On uniqueness of end sums and 1-handles at infinity

TL;DR

This paper investigates the conditions under which the operation of end summing in noncompact manifolds is unique, revealing cases of nonuniqueness and establishing criteria for when uniqueness holds, with applications to 4-manifold smoothings.

Contribution

It identifies when end sum uniqueness fails and proves conditions for its validity, extending to handle slides and cancellations at infinity.

Findings

Nonuniqueness occurs with complicated fundamental group behavior at infinity.

Uniqueness holds for Mittag-Leffler ends.

Applications include analyzing smoothings of noncompact 4-manifolds.

Abstract

For oriented manifolds of dimension at least 4 that are simply connected at infinity, it is known that end summing is a uniquely defined operation.
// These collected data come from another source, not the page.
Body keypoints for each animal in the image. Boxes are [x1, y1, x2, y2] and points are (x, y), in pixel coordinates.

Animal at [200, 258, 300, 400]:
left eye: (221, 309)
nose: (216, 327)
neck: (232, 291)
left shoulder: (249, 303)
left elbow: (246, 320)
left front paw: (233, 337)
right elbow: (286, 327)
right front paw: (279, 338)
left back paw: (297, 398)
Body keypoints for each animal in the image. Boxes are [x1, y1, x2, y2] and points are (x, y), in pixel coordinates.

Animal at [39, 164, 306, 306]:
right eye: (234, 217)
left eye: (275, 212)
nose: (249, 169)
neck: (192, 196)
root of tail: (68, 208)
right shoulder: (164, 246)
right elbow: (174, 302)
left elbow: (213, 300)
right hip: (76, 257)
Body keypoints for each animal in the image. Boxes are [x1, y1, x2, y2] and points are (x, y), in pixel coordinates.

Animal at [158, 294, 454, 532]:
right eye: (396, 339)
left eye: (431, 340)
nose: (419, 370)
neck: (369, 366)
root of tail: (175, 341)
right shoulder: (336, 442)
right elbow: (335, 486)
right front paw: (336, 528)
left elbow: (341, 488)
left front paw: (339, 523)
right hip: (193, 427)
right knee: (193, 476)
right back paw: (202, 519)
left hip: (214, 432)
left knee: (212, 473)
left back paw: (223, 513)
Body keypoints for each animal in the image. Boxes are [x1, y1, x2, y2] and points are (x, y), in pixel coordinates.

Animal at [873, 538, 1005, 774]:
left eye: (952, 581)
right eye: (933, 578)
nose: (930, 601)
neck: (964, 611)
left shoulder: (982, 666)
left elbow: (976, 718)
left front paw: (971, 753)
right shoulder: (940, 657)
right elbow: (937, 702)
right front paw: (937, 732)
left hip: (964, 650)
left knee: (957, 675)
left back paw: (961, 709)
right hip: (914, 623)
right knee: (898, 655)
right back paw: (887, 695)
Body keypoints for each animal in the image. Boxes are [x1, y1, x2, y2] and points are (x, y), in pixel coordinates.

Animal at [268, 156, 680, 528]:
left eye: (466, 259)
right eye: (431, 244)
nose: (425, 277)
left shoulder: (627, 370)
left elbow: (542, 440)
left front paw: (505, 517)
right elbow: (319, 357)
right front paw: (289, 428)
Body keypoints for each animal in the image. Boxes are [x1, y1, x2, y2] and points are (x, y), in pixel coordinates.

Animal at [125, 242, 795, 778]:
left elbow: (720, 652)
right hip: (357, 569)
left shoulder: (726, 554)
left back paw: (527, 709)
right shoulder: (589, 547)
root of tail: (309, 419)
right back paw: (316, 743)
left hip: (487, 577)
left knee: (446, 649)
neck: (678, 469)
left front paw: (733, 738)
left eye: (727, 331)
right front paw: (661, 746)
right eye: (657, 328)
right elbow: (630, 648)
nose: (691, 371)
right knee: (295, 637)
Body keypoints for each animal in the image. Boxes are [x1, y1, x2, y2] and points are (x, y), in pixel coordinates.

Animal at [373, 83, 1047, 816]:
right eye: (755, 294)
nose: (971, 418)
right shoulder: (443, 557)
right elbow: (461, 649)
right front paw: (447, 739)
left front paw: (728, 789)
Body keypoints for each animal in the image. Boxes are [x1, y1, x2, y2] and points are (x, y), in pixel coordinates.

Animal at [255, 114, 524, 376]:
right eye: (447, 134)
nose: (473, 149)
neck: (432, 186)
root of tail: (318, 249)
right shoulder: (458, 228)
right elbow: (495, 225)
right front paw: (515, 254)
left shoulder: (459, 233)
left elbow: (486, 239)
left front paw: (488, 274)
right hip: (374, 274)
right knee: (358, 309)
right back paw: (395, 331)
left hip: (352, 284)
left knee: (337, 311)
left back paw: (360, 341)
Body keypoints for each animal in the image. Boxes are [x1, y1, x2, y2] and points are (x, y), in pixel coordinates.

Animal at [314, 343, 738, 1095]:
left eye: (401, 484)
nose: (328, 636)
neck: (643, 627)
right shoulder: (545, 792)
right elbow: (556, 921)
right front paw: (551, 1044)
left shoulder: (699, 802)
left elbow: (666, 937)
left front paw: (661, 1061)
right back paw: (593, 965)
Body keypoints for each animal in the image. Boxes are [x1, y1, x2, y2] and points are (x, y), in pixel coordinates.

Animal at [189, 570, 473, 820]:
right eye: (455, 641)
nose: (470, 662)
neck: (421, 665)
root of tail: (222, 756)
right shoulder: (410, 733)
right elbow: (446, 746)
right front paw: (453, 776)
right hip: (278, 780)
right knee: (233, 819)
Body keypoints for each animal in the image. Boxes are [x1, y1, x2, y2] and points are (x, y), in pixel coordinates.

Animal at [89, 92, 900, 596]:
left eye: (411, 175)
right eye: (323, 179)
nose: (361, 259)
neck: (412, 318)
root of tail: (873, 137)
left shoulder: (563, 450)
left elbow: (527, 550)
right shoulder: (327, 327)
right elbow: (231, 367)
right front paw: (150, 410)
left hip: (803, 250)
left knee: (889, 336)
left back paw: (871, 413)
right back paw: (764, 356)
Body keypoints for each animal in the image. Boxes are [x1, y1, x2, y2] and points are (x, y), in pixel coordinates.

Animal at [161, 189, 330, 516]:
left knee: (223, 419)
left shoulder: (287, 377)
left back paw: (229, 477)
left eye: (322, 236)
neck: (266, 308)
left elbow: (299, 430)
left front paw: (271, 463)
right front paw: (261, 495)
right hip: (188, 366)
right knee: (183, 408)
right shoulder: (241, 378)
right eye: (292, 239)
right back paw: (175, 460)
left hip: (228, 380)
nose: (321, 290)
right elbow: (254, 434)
Calcut and Haggerty showed that more complicated fundamental group behavior at infinity can lead to nonuniqueness. The present paper examines how and when uniqueness fails. Examples are given, in the categories TOP, PL and DIFF, of nonuniqueness that cannot be detected in a weaker category (including the homotopy category). In contrast, uniqueness is proved for Mittag-Leffler ends, and generalized to allow slides and cancellation of (possibly infinite) collections of 0- and 1-handles at infinity. Various applications are presented, including an analysis of how the monoid of smooth manifolds homeomorphic to R^4 acts on the smoothings of any noncompact 4-manifold.